As I checked in with the teachers who made these comments, they said that rather than separating the rabbinic from non-rabbinic and sorting the rabbinic into categories, it would be more useful for us to identify the “texts” of the early childhood classroom, the ways in which children interacted with them and the ways in which teachers set up their classrooms to facilitate the students’ encounter with them.

When we debriefed the walkthrough experience, I shared the comments that I had overheard with the group and asked them to reflect together about what would have been more useful categories for them.

They suggested the following:

  • classroom environment,
  • materials and manipulatives,
  • dramatic play,
  • classroom routines and rituals
  • interactions and relationships
  • art
  • books.

As we processed this experience and thought about the differences between my list of categories and theirs, we arrived at a new way of thinking about bringing rabbinic literature to the early childhood classroom.

In searching for rabbinics in early childhood education, I attempted to organize the content of rabbinic texts that could be studied by teachers and then integrated into classroom learning. I thought this would be useful to teachers as they explored how to bring rabbinic texts into the classroom. This approach did not align with the ways in which they were used to thinking about the planning of classroom activities.

As the faculty articulated, in their classrooms it is the artifacts, the performance of rituals and the dramatic play centers that are the “texts” that engage their students in the learning of rabbinics.

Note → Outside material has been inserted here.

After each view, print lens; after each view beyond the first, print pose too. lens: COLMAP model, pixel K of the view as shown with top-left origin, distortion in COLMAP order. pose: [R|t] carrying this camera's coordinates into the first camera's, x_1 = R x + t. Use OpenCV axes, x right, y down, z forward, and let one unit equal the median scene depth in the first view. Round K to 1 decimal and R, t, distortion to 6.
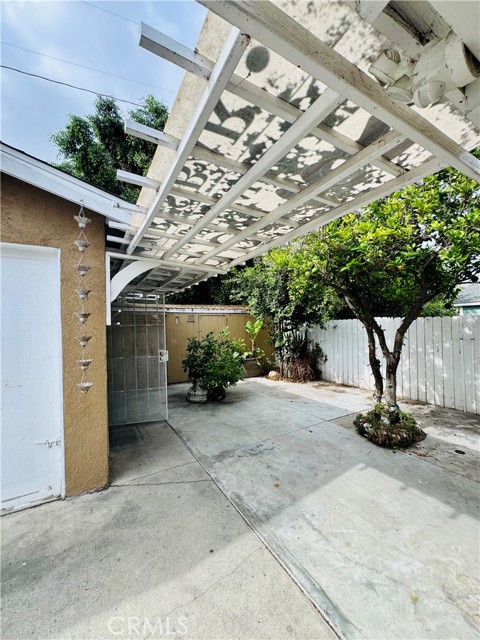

As this became clear, it helped the teachers become more comfortable with the notion that they were teachers of rabbinics. They were already aware that their classrooms were meant to be open environments in which their role, in part, was to provision the classroom in ways that would encourage students to engage with the artifacts that they encountered, spark their curiosity, and shape investigations that would lead to new understandings of the world in which they lived. What emerged from our work was the idea that by studying rabbinic literature, the faculty could enhance the classroom environment and provide a richer array of materials for their students to explore.

Through our deliberation, we discovered rabbinics in the early childhood classroom and noticed that the texts that students encounter come in many different forms. Looking forward, I am eager to explore how engaging the faculty in the study of texts in their traditional form will help them to design learning centers and provocations that draw deeply from rabbinic literature and deepen their students’ encounters with rabbinics.

Rabbi Elliot Goldberg is a visiting scholar at the Jack, Joseph and Morton Mandel Center for Studies Education, Brandeis University. He is an education consultant and rabbinics advisor for the Rabbinics Initiative of the Legacy Heritage Instructional Leadership Institute of the William Davidson Graduate School of Jewish Education at the Jewish Theological Seminary. This post is part of a larger project exploring the teaching and learning of rabbinics in early childhood and early elementary settings.

1 Comment

  1. Sharon Feiman-Nemser

    January 17, 2017 at 9:10 pm

    This is such an generative story. I love that you heard the teachers, elicited their categories and together forged connections between frameworks that early childhood teachers hold and rabbinics. There are many critical elements in this professional learning opportunity — serious attention to Judaic content, serious attention to the practical wisdom of Jewish early childhood educators, both facilitator and participants acting as teachers and learners. Helping Jewish educators appreciate the ways in which they are already teaching rabbinics helps use move away from rabbinics as only or mainly a “subject” in the curriculum, especially in early childhood and elementary classrooms at least. Thanks for sharing this with all of us.